JOB: Search the entries for the word "Romerías" and pull out each line that has it.

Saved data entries
----
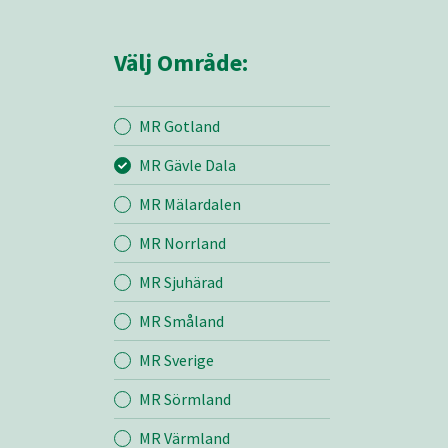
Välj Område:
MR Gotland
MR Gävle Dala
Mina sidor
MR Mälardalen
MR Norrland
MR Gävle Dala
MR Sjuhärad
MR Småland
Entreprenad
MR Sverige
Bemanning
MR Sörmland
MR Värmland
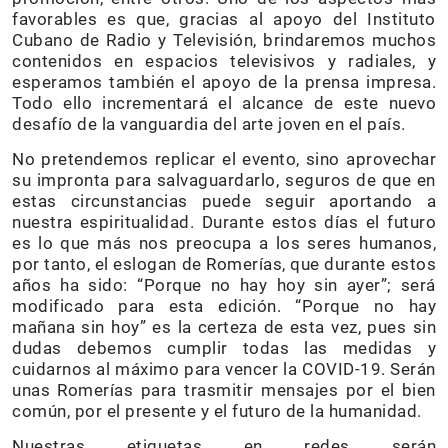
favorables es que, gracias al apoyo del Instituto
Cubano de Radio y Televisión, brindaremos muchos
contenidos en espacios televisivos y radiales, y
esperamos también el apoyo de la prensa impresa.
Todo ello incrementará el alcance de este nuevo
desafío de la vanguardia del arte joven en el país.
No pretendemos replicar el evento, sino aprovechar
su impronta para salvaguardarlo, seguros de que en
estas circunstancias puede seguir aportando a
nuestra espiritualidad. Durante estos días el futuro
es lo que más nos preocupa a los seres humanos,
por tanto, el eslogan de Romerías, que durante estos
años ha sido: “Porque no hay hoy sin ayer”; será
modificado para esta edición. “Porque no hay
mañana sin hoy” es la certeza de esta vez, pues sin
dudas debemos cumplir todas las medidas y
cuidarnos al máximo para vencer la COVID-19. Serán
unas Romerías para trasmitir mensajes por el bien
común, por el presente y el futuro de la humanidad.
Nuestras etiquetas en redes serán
----
TASK RESPONSE:
por tanto, el eslogan de Romerías, que durante estos
unas Romerías para trasmitir mensajes por el bien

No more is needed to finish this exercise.